*** DATA EXCERPTS Section Begins ***
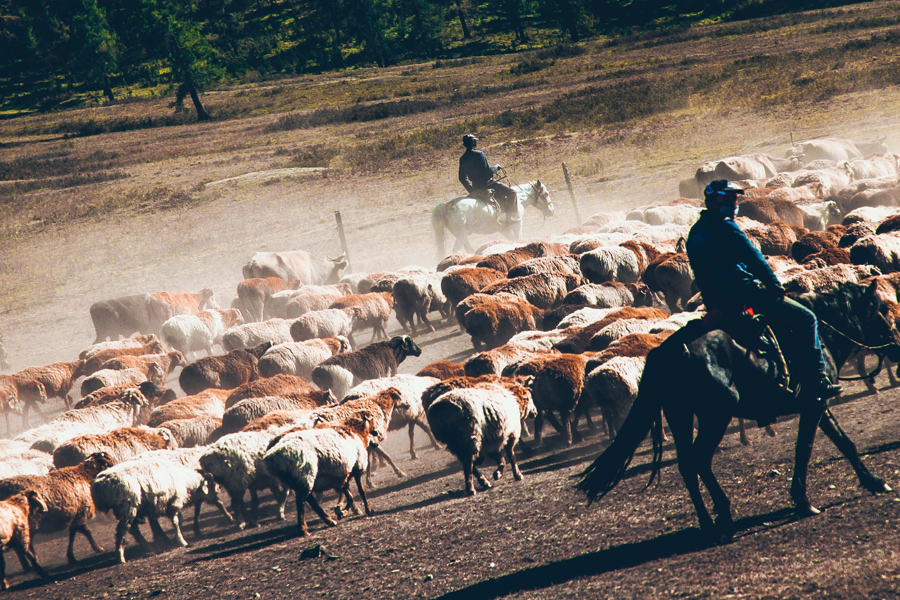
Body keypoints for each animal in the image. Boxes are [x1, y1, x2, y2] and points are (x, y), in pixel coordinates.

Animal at [90, 448, 232, 564]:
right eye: (211, 485)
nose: (218, 500)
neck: (187, 480)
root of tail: (99, 485)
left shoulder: (170, 504)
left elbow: (180, 520)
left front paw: (174, 538)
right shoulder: (175, 501)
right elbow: (176, 521)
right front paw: (181, 540)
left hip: (130, 508)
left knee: (133, 529)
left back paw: (149, 547)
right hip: (127, 506)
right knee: (122, 531)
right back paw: (121, 556)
*** DATA EXCERPTS Section Ends ***
**PROBLEM DESCRIPTION:** Retype only the lines that run from the first line of the entries above to the line containing "right elbow: (176, 521)", both included. Do not carry over any pictures.

**SOLUTION FOR THIS PROBLEM:**
Body keypoints for each animal in the image. Boxes are [x1, y1, x2, y2] and points are (x, y), in pixel coordinates.

Animal at [90, 448, 232, 564]:
right eye: (211, 485)
nose: (218, 500)
neck: (187, 480)
root of tail: (99, 485)
left shoulder: (170, 504)
left elbow: (180, 520)
left front paw: (174, 538)
right shoulder: (175, 501)
right elbow: (176, 521)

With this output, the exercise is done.